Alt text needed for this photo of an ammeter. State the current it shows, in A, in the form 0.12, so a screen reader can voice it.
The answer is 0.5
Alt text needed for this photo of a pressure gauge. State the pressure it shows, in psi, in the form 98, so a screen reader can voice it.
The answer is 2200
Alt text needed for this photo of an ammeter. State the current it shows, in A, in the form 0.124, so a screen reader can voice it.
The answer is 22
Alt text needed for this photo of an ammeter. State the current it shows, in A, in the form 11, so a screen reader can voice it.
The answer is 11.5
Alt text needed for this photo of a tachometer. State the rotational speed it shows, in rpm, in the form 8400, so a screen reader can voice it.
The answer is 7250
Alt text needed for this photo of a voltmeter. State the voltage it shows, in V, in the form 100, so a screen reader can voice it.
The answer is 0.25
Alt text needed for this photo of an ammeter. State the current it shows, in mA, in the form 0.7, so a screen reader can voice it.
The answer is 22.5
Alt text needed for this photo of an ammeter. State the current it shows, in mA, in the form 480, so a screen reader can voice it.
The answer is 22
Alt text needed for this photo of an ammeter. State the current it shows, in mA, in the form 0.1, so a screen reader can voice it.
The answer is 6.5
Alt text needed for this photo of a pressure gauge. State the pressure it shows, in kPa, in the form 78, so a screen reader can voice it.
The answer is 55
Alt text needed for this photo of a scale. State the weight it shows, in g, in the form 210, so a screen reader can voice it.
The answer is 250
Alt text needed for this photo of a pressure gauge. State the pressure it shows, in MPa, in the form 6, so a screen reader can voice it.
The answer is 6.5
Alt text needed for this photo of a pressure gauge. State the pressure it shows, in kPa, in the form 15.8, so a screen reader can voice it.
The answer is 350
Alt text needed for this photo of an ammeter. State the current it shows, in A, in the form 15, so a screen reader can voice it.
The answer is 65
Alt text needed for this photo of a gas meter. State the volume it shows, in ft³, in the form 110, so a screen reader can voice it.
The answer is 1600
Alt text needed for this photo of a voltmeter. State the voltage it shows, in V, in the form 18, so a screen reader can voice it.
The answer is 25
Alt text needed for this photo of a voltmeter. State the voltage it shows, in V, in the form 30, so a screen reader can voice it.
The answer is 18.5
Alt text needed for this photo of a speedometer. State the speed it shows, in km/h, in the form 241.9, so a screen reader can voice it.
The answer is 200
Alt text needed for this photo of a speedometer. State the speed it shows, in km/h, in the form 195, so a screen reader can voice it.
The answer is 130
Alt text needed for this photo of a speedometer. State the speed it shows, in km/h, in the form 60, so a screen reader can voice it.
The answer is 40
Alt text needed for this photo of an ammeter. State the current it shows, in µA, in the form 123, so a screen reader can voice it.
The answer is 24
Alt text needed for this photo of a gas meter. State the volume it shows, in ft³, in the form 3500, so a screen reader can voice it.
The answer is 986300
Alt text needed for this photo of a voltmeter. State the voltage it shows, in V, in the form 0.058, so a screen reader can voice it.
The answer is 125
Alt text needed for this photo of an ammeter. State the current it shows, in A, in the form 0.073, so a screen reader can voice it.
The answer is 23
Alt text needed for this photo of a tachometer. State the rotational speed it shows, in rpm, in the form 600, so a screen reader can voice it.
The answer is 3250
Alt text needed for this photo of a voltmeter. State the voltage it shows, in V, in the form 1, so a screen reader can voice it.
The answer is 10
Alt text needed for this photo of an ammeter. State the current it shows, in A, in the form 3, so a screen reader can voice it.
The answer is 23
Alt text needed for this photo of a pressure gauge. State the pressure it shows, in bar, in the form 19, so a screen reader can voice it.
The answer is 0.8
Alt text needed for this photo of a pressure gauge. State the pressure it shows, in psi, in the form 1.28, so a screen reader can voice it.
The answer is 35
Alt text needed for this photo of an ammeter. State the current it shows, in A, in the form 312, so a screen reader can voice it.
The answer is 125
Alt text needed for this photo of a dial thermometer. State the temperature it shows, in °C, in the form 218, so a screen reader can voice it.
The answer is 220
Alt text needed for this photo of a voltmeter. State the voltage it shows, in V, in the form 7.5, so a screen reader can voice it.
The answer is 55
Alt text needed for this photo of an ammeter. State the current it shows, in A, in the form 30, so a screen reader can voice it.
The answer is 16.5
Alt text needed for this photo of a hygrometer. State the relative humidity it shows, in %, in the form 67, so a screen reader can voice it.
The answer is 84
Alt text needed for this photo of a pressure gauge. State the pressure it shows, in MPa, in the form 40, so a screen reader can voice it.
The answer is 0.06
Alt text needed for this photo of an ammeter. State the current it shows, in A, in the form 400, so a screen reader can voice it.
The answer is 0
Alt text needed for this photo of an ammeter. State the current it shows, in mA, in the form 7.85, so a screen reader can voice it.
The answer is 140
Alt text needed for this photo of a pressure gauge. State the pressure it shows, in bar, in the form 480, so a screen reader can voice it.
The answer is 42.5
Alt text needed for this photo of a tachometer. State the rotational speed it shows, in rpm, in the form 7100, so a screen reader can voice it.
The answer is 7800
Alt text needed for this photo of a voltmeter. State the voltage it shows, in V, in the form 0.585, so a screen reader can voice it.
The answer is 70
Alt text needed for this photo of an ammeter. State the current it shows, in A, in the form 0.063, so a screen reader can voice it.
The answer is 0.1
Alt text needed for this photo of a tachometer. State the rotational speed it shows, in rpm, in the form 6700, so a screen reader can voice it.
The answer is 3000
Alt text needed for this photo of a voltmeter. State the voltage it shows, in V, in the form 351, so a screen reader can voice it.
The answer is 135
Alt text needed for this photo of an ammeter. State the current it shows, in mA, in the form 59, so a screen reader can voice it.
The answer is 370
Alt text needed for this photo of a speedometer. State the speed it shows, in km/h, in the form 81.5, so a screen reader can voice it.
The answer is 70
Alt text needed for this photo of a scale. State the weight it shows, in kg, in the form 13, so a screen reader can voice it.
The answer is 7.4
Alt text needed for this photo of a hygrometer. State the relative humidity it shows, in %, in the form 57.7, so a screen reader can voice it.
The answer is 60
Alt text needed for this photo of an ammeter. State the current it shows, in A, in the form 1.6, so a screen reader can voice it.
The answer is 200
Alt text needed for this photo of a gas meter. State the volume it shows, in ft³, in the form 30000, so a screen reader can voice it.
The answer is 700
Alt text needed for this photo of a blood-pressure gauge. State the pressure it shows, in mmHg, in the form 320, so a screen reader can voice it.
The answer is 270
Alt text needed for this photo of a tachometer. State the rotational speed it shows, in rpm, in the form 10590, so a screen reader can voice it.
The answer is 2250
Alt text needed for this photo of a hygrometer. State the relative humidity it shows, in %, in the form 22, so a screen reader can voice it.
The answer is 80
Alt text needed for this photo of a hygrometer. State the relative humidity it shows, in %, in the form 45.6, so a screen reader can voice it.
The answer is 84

_TASK STATEMENT_
Please write out the lines above exactly as they appear, from first to last.

_RESPONSE_
Alt text needed for this photo of an ammeter. State the current it shows, in A, in the form 0.12, so a screen reader can voice it.
The answer is 0.5
Alt text needed for this photo of a pressure gauge. State the pressure it shows, in psi, in the form 98, so a screen reader can voice it.
The answer is 2200
Alt text needed for this photo of an ammeter. State the current it shows, in A, in the form 0.124, so a screen reader can voice it.
The answer is 22
Alt text needed for this photo of an ammeter. State the current it shows, in A, in the form 11, so a screen reader can voice it.
The answer is 11.5
Alt text needed for this photo of a tachometer. State the rotational speed it shows, in rpm, in the form 8400, so a screen reader can voice it.
The answer is 7250
Alt text needed for this photo of a voltmeter. State the voltage it shows, in V, in the form 100, so a screen reader can voice it.
The answer is 0.25
Alt text needed for this photo of an ammeter. State the current it shows, in mA, in the form 0.7, so a screen reader can voice it.
The answer is 22.5
Alt text needed for this photo of an ammeter. State the current it shows, in mA, in the form 480, so a screen reader can voice it.
The answer is 22
Alt text needed for this photo of an ammeter. State the current it shows, in mA, in the form 0.1, so a screen reader can voice it.
The answer is 6.5
Alt text needed for this photo of a pressure gauge. State the pressure it shows, in kPa, in the form 78, so a screen reader can voice it.
The answer is 55
Alt text needed for this photo of a scale. State the weight it shows, in g, in the form 210, so a screen reader can voice it.
The answer is 250
Alt text needed for this photo of a pressure gauge. State the pressure it shows, in MPa, in the form 6, so a screen reader can voice it.
The answer is 6.5
Alt text needed for this photo of a pressure gauge. State the pressure it shows, in kPa, in the form 15.8, so a screen reader can voice it.
The answer is 350
Alt text needed for this photo of an ammeter. State the current it shows, in A, in the form 15, so a screen reader can voice it.
The answer is 65
Alt text needed for this photo of a gas meter. State the volume it shows, in ft³, in the form 110, so a screen reader can voice it.
The answer is 1600
Alt text needed for this photo of a voltmeter. State the voltage it shows, in V, in the form 18, so a screen reader can voice it.
The answer is 25
Alt text needed for this photo of a voltmeter. State the voltage it shows, in V, in the form 30, so a screen reader can voice it.
The answer is 18.5
Alt text needed for this photo of a speedometer. State the speed it shows, in km/h, in the form 241.9, so a screen reader can voice it.
The answer is 200
Alt text needed for this photo of a speedometer. State the speed it shows, in km/h, in the form 195, so a screen reader can voice it.
The answer is 130
Alt text needed for this photo of a speedometer. State the speed it shows, in km/h, in the form 60, so a screen reader can voice it.
The answer is 40
Alt text needed for this photo of an ammeter. State the current it shows, in µA, in the form 123, so a screen reader can voice it.
The answer is 24
Alt text needed for this photo of a gas meter. State the volume it shows, in ft³, in the form 3500, so a screen reader can voice it.
The answer is 986300
Alt text needed for this photo of a voltmeter. State the voltage it shows, in V, in the form 0.058, so a screen reader can voice it.
The answer is 125
Alt text needed for this photo of an ammeter. State the current it shows, in A, in the form 0.073, so a screen reader can voice it.
The answer is 23
Alt text needed for this photo of a tachometer. State the rotational speed it shows, in rpm, in the form 600, so a screen reader can voice it.
The answer is 3250
Alt text needed for this photo of a voltmeter. State the voltage it shows, in V, in the form 1, so a screen reader can voice it.
The answer is 10
Alt text needed for this photo of an ammeter. State the current it shows, in A, in the form 3, so a screen reader can voice it.
The answer is 23
Alt text needed for this photo of a pressure gauge. State the pressure it shows, in bar, in the form 19, so a screen reader can voice it.
The answer is 0.8
Alt text needed for this photo of a pressure gauge. State the pressure it shows, in psi, in the form 1.28, so a screen reader can voice it.
The answer is 35
Alt text needed for this photo of an ammeter. State the current it shows, in A, in the form 312, so a screen reader can voice it.
The answer is 125
Alt text needed for this photo of a dial thermometer. State the temperature it shows, in °C, in the form 218, so a screen reader can voice it.
The answer is 220
Alt text needed for this photo of a voltmeter. State the voltage it shows, in V, in the form 7.5, so a screen reader can voice it.
The answer is 55
Alt text needed for this photo of an ammeter. State the current it shows, in A, in the form 30, so a screen reader can voice it.
The answer is 16.5
Alt text needed for this photo of a hygrometer. State the relative humidity it shows, in %, in the form 67, so a screen reader can voice it.
The answer is 84
Alt text needed for this photo of a pressure gauge. State the pressure it shows, in MPa, in the form 40, so a screen reader can voice it.
The answer is 0.06
Alt text needed for this photo of an ammeter. State the current it shows, in A, in the form 400, so a screen reader can voice it.
The answer is 0
Alt text needed for this photo of an ammeter. State the current it shows, in mA, in the form 7.85, so a screen reader can voice it.
The answer is 140
Alt text needed for this photo of a pressure gauge. State the pressure it shows, in bar, in the form 480, so a screen reader can voice it.
The answer is 42.5
Alt text needed for this photo of a tachometer. State the rotational speed it shows, in rpm, in the form 7100, so a screen reader can voice it.
The answer is 7800
Alt text needed for this photo of a voltmeter. State the voltage it shows, in V, in the form 0.585, so a screen reader can voice it.
The answer is 70
Alt text needed for this photo of an ammeter. State the current it shows, in A, in the form 0.063, so a screen reader can voice it.
The answer is 0.1
Alt text needed for this photo of a tachometer. State the rotational speed it shows, in rpm, in the form 6700, so a screen reader can voice it.
The answer is 3000
Alt text needed for this photo of a voltmeter. State the voltage it shows, in V, in the form 351, so a screen reader can voice it.
The answer is 135
Alt text needed for this photo of an ammeter. State the current it shows, in mA, in the form 59, so a screen reader can voice it.
The answer is 370
Alt text needed for this photo of a speedometer. State the speed it shows, in km/h, in the form 81.5, so a screen reader can voice it.
The answer is 70
Alt text needed for this photo of a scale. State the weight it shows, in kg, in the form 13, so a screen reader can voice it.
The answer is 7.4
Alt text needed for this photo of a hygrometer. State the relative humidity it shows, in %, in the form 57.7, so a screen reader can voice it.
The answer is 60
Alt text needed for this photo of an ammeter. State the current it shows, in A, in the form 1.6, so a screen reader can voice it.
The answer is 200
Alt text needed for this photo of a gas meter. State the volume it shows, in ft³, in the form 30000, so a screen reader can voice it.
The answer is 700
Alt text needed for this photo of a blood-pressure gauge. State the pressure it shows, in mmHg, in the form 320, so a screen reader can voice it.
The answer is 270
Alt text needed for this photo of a tachometer. State the rotational speed it shows, in rpm, in the form 10590, so a screen reader can voice it.
The answer is 2250
Alt text needed for this photo of a hygrometer. State the relative humidity it shows, in %, in the form 22, so a screen reader can voice it.
The answer is 80
Alt text needed for this photo of a hygrometer. State the relative humidity it shows, in %, in the form 45.6, so a screen reader can voice it.
The answer is 84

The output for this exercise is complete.